「主宰の定年制」に思うこと(前半)【再録・青磁社週刊時評第四十回2009.3.23.】

「主宰の定年制」に思うこと(前半)  川本千栄

(青磁社のHPで2008年から2年間、川本千栄・松村由利子・広坂早苗の3人で週刊時評を担当しました。その時の川本が書いた分を公開しています。)

 2009年3月13日の読売新聞に俳人の長谷川櫂を取材した記事があった。

〈俳句 中心軸を30~40代に〉〈長谷川櫂さん 『古志』主宰定年制表明〉という見出しである。現在50代である長谷川櫂が、主宰する俳誌『古志』3月号で「主宰の定年制」を打ち出した。記事はそれを「異例の決断」と捉えて、長谷川にインタビューをしている。この新聞記事を読んで驚いたことに、短歌結社と俳句結社の抱える問題点はとても似ている。

 〈…まさに「脂が乗り切った」この時期、あえて主宰交代の意思表明をした。「俳句の中心軸を30~40代に下げる必要がある」という思いからだ。背景には、俳句人口の高齢化や結社の硬直化といった問題への危機意識がある。
実際、今や愛好者の大半を占めるのは仕事を辞め、子育てを終えた高齢者。一方、「俳句甲子園」などを通じて俳句に親しむ若者も少なくないが、ほとんどがその後続かないのが現状だ。
 そのような中、打開策として打ち出したのが、30歳若い主宰に道を譲る主宰交代制だった。「俳句は、芭蕉の頃から戦後しばらく、ずっと若い人が担ってきた。それが、この何十年かで俳壇の人口構成ががらっと変わってしまった。それが問題の土台にある。若い人はもっと発言していいし、発言する以上は責任があるから勉強もするはず」と次世代を育てる大切さを説く…〉

 長谷川が狙ったのは主宰の若返りによって、結社全体の若返りを図り、中心となる世代を現在よりかなり下げよう、そうすることによって若い世代が俳句に取り組みやすくしようということだろう。何しろ2年後に主宰を譲られる予定の副主宰大谷弘至は現在28歳という若さである。30代が主宰する短歌結社は果たしてあるのだろうか。
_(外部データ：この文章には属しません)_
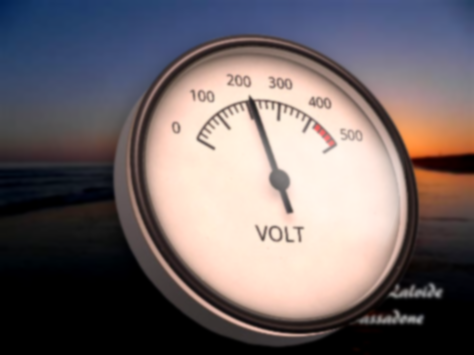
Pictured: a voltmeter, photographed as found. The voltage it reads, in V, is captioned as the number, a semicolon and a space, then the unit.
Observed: 200; V
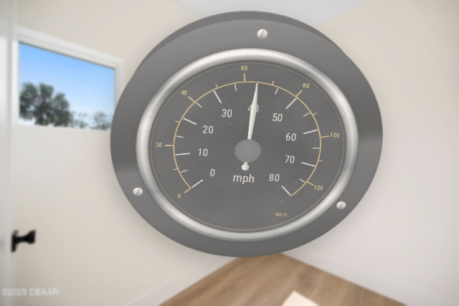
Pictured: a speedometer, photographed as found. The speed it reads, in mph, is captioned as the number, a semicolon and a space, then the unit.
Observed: 40; mph
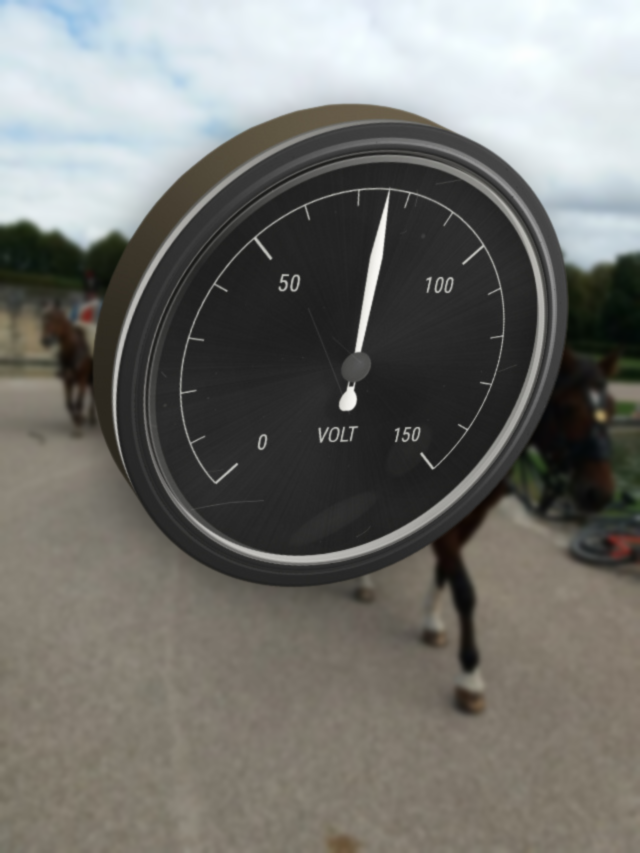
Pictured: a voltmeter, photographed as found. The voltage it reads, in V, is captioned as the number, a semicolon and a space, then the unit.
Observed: 75; V
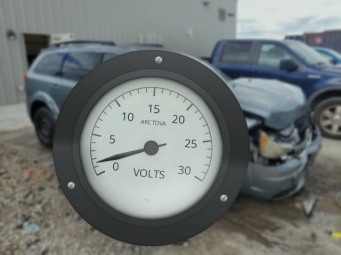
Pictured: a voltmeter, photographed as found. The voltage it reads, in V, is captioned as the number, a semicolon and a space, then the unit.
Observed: 1.5; V
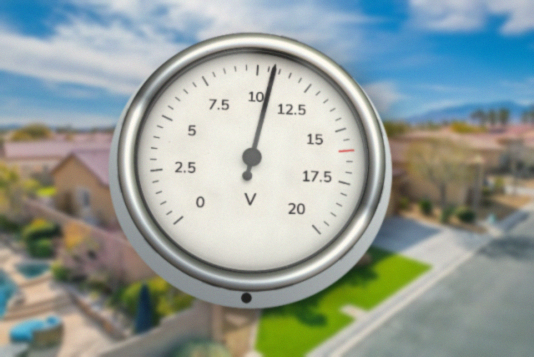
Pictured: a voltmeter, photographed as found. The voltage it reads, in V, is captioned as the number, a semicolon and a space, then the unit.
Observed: 10.75; V
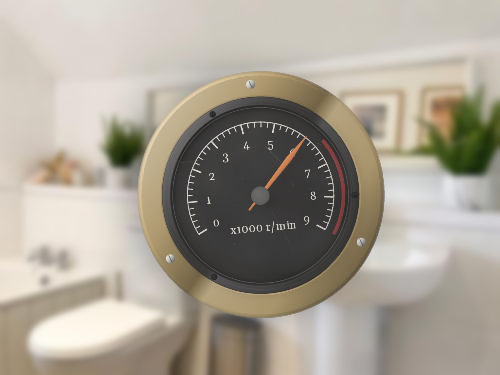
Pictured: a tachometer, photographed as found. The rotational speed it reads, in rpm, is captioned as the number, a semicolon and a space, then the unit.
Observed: 6000; rpm
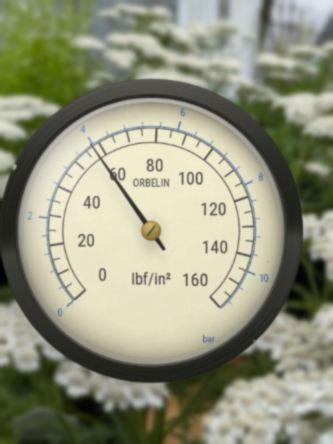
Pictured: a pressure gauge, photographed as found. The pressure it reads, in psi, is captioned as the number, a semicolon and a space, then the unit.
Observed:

『古志』の主宰交代が行なわれれば、俳句結社だけでなく、短歌結社から見ても画期的ということになるだろう。
短歌にしても俳句にしても若い世代をどう育てるかが課題となっているということだ。「俳句甲子園」などで一時的に盛り上がっても同好の仲間に同年代がいなかったり、ただ淡々と作るばかりで自分の存在感が感じられなかったら続かないのも当然だ。